Statistical agencies everywhere are reporting solutions to the challenges of compiling reliable and informative economic indicators during an unprecedented global pandemic. Conducting the surveys that economic data releases are made of in a world where businesses are shuttered by coronavirus containment policies is not easy. Sample sizes have been reduced, and site visits are not being conducted to find out why. If a national statistical office calls a company and no one answers the phone, the establishment is excluded from the data.

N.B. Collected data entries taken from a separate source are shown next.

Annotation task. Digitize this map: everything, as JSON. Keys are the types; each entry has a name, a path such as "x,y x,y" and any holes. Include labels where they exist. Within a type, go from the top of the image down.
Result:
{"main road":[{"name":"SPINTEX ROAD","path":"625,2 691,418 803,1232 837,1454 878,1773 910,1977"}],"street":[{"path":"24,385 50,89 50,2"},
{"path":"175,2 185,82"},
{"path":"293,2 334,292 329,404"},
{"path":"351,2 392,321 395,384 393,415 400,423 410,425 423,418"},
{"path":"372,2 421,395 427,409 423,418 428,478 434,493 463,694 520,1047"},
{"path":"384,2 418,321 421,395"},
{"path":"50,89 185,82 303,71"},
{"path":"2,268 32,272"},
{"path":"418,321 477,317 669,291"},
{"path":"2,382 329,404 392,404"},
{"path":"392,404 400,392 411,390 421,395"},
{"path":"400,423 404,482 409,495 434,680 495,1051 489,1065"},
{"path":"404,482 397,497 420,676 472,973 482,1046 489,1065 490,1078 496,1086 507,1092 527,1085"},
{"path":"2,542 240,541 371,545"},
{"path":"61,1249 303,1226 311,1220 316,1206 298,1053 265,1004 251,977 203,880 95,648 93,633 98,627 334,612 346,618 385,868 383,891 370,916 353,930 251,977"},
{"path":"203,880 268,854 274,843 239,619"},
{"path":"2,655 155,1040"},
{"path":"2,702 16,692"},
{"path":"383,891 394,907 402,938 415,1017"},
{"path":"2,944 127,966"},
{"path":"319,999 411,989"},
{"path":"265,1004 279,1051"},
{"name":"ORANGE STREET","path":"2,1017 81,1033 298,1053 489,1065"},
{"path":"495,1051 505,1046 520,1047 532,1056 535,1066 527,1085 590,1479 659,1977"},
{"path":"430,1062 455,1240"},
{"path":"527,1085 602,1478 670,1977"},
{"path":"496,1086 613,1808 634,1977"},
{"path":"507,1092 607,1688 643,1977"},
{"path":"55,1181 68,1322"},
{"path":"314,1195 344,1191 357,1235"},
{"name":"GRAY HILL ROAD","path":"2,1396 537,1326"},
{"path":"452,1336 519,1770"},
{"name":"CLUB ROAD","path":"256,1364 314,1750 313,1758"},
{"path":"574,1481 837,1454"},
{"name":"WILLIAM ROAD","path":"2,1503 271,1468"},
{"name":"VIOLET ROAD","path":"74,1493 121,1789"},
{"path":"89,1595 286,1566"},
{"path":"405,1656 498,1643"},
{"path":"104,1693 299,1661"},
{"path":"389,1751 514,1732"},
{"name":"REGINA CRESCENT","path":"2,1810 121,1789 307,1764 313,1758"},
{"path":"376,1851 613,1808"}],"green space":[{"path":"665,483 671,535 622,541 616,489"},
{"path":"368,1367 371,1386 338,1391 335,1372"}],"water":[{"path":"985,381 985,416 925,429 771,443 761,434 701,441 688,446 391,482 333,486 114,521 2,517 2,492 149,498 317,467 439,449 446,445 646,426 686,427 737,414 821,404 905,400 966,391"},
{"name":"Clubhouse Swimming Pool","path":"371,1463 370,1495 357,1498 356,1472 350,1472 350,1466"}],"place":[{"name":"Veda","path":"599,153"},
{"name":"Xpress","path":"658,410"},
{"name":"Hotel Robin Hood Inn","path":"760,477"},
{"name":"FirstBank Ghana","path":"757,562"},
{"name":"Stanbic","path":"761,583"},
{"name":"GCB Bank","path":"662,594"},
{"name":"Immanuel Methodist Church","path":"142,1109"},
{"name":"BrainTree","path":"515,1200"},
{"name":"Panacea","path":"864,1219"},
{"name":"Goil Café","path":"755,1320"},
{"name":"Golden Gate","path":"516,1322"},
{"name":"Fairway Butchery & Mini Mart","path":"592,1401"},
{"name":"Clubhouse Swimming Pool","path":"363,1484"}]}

This is a problem that we think is leading to an underestimation of the actual decline in economic activity. If a business with 100 employees fails during a lockdown, no one answers the phone when the national statistical office calls to collect employment data. So the loss of 100 jobs is not recorded. Consider the May retail sales report for Australia: If ABS calls a retail outlet to ask about activity in May and the store is closed—if no one answers the phone—then the establishment is excluded from that month’s survey result. However, the right answer should be that this outlet is reporting zero sales. The survey result will overstate actual sales because the sample under-represents outlets that have failed.
Statisticians whose job it is to sample populations call this a sampling error—a change in inferences derived from a sample of a population that is due to a systematic change in the composition of the sample rather than a change in the sample itself. If failed companies are dropped from the sample of retail establishments surveyed, estimates of aggregate retail sales from that sample become biased toward sales at outlets strong enough to survive the pandemic. If a store is closed entirely, its entry in the survey should be a zero. Instead, it is excluded from both the numerator and the denominator of the calculation of the sales statistics.
So when you read the latest economic reports, remember that they likely tell a less woeful tale about economy than is accurate.